YOUR INSTRUCTIONS |
Rewrite the rows from the line containing "Segment anything that" through the end of the rows, inclusive, as a Markdown table with the columns Num and Text. Number each line in Num, put the line itself in Text, and leave out blank lines.

EXTRACTED RECORDS |
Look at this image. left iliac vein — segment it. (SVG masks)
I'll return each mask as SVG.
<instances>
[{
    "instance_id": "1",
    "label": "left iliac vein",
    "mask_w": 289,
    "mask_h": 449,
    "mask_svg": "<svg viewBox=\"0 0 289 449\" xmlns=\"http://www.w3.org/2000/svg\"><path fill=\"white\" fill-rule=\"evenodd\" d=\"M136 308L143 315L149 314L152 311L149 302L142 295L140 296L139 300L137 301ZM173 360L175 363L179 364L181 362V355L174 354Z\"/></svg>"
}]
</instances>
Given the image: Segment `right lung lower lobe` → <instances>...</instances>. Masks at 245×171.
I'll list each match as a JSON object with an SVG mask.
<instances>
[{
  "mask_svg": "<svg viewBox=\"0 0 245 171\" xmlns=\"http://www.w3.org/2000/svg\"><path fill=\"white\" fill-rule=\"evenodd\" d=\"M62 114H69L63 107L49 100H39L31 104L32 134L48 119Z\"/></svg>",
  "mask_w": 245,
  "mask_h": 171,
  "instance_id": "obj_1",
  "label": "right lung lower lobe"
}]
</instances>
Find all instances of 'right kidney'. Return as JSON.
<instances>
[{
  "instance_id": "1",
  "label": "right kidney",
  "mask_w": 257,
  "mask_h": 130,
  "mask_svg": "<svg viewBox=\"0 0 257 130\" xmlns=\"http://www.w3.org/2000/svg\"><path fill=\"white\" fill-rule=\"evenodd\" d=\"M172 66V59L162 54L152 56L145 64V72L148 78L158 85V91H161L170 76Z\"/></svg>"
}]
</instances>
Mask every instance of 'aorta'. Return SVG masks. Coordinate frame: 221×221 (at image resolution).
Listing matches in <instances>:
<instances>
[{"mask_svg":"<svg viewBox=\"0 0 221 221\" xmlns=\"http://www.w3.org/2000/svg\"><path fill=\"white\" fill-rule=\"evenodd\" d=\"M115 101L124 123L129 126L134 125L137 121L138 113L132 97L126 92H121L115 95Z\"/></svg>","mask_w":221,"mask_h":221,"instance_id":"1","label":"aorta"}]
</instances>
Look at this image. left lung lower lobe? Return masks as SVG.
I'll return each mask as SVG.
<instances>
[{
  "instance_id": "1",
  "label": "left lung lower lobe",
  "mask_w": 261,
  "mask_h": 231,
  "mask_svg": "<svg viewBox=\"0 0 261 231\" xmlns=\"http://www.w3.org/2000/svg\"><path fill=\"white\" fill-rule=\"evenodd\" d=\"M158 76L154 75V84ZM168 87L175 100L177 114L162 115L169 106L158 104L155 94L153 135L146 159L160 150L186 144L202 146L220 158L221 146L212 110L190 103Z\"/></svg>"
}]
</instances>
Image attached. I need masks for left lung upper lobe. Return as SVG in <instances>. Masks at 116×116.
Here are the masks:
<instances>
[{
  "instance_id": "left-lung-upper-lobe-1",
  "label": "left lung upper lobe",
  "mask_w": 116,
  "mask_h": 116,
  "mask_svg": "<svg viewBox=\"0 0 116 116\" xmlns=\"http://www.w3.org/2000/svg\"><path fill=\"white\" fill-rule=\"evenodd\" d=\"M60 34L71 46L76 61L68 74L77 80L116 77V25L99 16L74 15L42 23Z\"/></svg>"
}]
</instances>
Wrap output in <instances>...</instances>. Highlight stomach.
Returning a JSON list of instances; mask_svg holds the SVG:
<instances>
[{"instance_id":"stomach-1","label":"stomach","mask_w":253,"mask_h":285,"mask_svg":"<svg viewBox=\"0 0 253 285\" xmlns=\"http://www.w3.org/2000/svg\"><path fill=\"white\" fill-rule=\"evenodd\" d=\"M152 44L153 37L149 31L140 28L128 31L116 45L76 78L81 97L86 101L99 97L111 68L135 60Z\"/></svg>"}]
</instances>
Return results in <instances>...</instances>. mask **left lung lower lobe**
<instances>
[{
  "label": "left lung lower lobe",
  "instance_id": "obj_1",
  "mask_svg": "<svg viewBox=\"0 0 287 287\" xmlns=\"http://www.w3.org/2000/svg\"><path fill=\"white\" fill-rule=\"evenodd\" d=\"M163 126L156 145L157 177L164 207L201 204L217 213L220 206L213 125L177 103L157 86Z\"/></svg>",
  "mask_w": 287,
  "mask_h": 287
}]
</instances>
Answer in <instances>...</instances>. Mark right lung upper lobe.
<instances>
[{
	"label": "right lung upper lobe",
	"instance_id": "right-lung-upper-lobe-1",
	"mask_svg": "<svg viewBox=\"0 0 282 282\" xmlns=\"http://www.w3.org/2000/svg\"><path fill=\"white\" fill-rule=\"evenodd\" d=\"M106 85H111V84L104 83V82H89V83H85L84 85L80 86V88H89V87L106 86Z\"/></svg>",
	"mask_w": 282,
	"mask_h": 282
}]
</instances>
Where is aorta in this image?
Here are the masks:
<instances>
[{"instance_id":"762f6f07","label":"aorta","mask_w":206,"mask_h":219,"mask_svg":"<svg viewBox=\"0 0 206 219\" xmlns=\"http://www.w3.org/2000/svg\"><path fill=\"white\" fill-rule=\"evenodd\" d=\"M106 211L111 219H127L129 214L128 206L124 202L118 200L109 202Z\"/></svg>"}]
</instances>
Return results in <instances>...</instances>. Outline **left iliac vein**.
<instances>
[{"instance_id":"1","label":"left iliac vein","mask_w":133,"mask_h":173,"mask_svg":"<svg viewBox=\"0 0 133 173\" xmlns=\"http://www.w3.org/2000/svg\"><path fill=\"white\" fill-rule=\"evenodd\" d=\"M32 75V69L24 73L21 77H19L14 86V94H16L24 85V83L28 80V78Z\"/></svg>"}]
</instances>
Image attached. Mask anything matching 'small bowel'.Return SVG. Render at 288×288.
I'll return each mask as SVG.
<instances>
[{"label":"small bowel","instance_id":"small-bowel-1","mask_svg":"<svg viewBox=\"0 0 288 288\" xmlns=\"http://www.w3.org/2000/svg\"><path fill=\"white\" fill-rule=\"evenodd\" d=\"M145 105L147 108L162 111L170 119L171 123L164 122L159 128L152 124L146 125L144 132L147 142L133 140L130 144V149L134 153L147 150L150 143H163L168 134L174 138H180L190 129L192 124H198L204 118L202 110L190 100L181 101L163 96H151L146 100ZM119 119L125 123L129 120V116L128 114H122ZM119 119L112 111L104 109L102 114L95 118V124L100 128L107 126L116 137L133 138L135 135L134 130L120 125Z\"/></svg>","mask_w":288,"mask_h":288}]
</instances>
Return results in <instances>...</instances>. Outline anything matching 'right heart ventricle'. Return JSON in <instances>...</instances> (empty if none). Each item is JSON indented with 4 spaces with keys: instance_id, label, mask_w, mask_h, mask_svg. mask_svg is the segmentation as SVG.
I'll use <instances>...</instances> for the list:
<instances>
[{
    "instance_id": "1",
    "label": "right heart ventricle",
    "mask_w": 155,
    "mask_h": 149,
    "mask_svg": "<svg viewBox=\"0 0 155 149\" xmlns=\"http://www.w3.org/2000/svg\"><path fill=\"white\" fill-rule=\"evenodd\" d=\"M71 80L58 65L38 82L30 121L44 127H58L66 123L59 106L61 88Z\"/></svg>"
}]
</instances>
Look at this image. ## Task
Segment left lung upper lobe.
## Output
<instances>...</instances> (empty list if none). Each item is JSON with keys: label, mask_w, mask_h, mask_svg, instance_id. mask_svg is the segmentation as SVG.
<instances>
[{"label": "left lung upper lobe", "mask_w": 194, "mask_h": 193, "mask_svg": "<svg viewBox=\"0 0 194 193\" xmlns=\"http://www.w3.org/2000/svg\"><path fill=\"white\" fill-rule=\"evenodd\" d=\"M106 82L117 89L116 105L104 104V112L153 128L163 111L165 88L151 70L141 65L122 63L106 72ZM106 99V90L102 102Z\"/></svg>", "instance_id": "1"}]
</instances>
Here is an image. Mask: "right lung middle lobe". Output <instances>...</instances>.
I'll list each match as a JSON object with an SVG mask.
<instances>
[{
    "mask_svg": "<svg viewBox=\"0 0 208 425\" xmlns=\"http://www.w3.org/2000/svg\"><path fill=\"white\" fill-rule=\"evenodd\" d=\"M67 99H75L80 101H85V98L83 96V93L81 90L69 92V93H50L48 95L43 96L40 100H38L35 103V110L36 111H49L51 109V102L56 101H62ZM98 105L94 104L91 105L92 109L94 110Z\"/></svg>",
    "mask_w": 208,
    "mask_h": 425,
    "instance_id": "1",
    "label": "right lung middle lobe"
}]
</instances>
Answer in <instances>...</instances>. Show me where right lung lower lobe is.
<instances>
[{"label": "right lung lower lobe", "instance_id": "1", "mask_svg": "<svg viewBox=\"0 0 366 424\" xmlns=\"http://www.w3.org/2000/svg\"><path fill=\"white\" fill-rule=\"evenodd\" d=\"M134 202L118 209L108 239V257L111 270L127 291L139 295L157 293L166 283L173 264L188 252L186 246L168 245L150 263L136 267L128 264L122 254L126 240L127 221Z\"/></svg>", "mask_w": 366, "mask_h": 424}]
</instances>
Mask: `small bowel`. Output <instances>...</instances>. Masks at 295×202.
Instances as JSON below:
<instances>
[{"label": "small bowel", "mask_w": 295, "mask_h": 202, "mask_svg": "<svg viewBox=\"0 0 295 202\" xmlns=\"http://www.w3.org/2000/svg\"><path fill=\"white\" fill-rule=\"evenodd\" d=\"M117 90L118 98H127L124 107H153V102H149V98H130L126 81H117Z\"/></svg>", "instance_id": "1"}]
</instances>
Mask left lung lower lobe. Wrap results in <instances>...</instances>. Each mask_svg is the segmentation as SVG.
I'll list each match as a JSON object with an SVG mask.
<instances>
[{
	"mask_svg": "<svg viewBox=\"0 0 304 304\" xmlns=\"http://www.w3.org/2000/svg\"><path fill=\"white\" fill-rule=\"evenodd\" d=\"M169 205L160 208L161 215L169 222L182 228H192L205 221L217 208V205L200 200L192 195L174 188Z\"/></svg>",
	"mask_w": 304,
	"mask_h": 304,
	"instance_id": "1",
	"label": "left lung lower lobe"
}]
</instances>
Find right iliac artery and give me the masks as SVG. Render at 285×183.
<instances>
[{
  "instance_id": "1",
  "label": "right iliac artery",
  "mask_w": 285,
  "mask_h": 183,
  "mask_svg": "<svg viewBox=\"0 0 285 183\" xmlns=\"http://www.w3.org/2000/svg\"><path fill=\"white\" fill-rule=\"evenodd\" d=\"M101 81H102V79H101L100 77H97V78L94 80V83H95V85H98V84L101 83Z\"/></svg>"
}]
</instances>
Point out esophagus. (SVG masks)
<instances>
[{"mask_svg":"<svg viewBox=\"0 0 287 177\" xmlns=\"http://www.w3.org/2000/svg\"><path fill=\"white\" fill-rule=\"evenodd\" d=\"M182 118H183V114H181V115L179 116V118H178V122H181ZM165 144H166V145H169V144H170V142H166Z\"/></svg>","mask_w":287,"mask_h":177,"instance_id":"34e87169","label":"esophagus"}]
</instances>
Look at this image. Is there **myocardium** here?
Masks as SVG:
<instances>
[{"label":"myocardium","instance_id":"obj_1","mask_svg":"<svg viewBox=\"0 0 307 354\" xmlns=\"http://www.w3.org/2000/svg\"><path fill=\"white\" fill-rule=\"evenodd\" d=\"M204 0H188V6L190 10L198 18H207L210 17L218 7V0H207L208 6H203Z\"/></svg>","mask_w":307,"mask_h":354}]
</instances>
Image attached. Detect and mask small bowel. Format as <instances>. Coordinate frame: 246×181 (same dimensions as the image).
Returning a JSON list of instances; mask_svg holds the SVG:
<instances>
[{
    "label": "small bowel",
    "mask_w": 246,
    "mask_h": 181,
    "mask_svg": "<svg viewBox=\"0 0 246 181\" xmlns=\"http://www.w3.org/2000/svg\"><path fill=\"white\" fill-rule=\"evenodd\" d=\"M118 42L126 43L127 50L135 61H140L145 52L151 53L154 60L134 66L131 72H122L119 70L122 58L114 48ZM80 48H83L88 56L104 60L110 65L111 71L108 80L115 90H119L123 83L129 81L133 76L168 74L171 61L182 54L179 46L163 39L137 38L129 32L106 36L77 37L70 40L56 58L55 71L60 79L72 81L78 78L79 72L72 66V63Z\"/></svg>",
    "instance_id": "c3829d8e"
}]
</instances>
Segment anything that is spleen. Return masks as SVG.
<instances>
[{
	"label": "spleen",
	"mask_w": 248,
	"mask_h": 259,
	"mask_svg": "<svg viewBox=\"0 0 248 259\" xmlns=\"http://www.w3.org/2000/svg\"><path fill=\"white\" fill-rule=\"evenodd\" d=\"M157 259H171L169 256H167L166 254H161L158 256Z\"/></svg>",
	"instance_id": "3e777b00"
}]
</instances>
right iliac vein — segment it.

TASK ANSWER |
| Num | Text |
|---|---|
| 1 | Segment anything that is spleen. Return masks as SVG. |
| 2 | <instances> |
| 3 | [{ |
| 4 | 	"label": "spleen", |
| 5 | 	"mask_w": 248, |
| 6 | 	"mask_h": 259, |
| 7 | 	"mask_svg": "<svg viewBox=\"0 0 248 259\" xmlns=\"http://www.w3.org/2000/svg\"><path fill=\"white\" fill-rule=\"evenodd\" d=\"M157 259H171L169 256H167L166 254H161L158 256Z\"/></svg>", |
| 8 | 	"instance_id": "3e777b00" |
| 9 | }] |
| 10 | </instances> |
| 11 | right iliac vein — segment it. |